Who Is This ‘Mr. Morgan’ Babe Keeps Mentioning in His Letters?
February 18, 2012 Leave a Comment
In at least four or five of Babe’s letters recently, he’s made reference to “Mr. Morgan,” in the context of letters Babe had expected to receive from Mr. Morgan, but which had not yet arrived.
I had a vague memory of my father mentioning Mr. Morgan while I was growing up, in the context of a teacher from Mount Kisco High School, where my father had graduated and Babe had graduated at least a decade before.
When I emailed my father, he replied:
Mr. (Kenneth) Morgan was Dr. Morgan when I was in high school. I’m sure it would be the same man. He was a unique person.
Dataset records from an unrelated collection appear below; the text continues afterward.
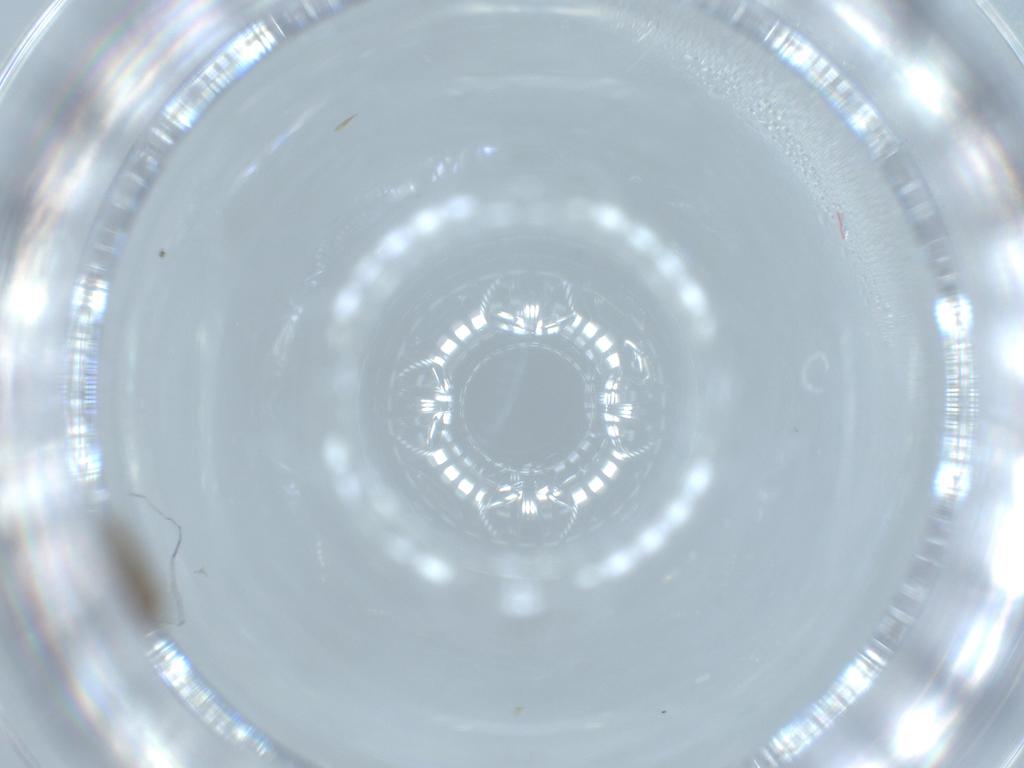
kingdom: Animalia
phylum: Arthropoda
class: Insecta
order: Diptera
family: Chironomidae
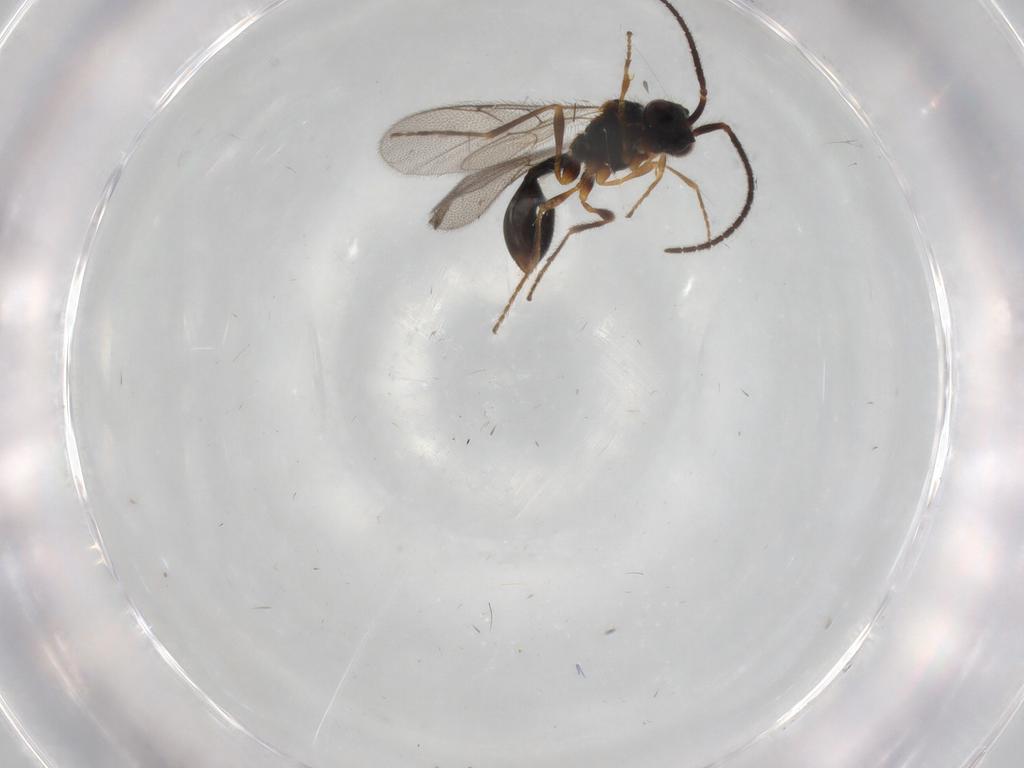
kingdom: Animalia
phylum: Arthropoda
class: Insecta
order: Hymenoptera
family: Diapriidae
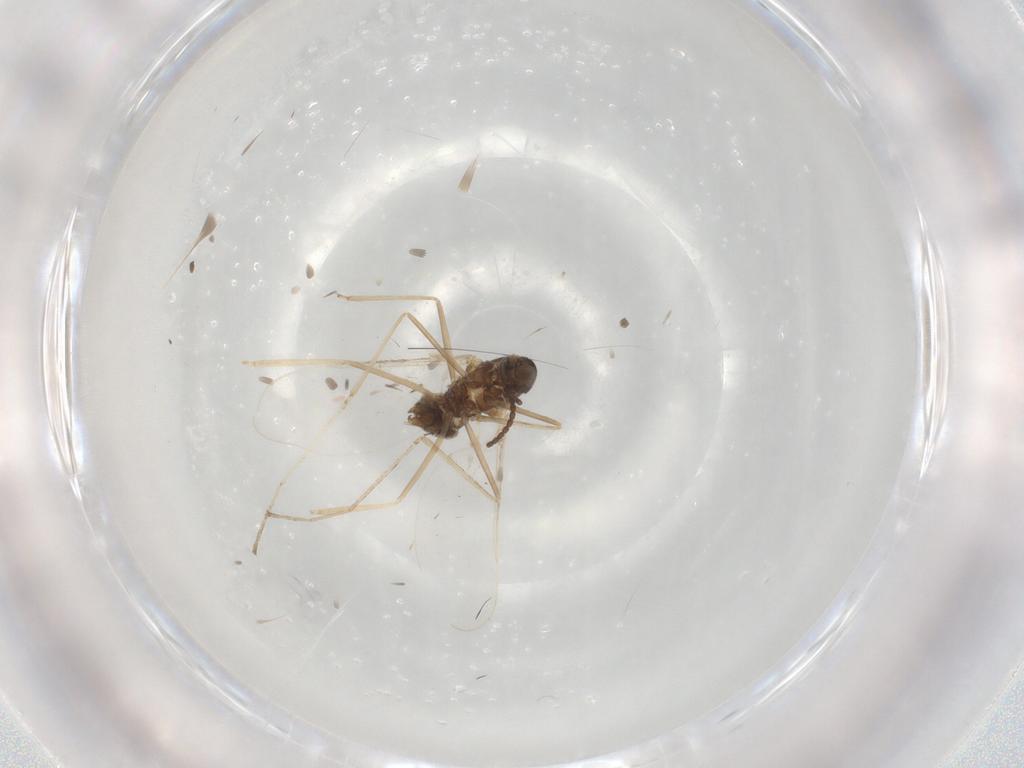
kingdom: Animalia
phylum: Arthropoda
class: Insecta
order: Diptera
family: Cecidomyiidae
He was the advisor for Hi-Y; I was president one year. He was our math teacher. He used to write on the blackboard while still facing the class, if you can picture that. He spent hours outside of class helping us prepare for tests and Regents Exams. I was at his house several times for help. He really took an interest in the kids.
He was sometimes forgetful. He once drove his car to the train station and went to New York. When he returned, he took a taxi home and saw his car was missing and reported it stolen to the police. He was a great guy and great teacher and everybody loved him. I can believe that he corresponded with ex-students in the army.
I haven’t been able to learn much about him online. My father said he was a fairly elderly man when he knew Dr. Morgan, so he’s likely long-since died. I found one reference on a site that says, simply, “Dr. K. B. Morgan, Mount Kisco High School, Mount Kisco, New York, has been appointed Assistant Professor at Pace College (now Pace University, in Westchester County, N.Y.).”
I also talked to Pat (Schmelter) Rosafort, who works with the Mount Kisco Historical Society. We spoke on the phone on Feb. 7 and she recalled Babe and the news of his death, but not many details beyond that. She did remember a lot about Mr. Morgan; she had been a student at Mount Kisco High a few years before my father.
He was a special teacher, one we wish we had more of today. It wasn’t uncommon for one to walk by his home and see seven or eight kids backed around his dining room table getting extra help. He was a wonderful math teacher. I struggled a little with geometry and got extra help from him. When I got 97 on my Regents, he thought he had won the Super Bowl.
Mount Kisco High, by the way, graduated its last class in 1956 and consolidated with the Bedford School District (my mother graduated after my father; she may have been in the second class at the consolidated Fox Lane High School). The old Mount Kisco High building is now Mount Kisco Elementary School.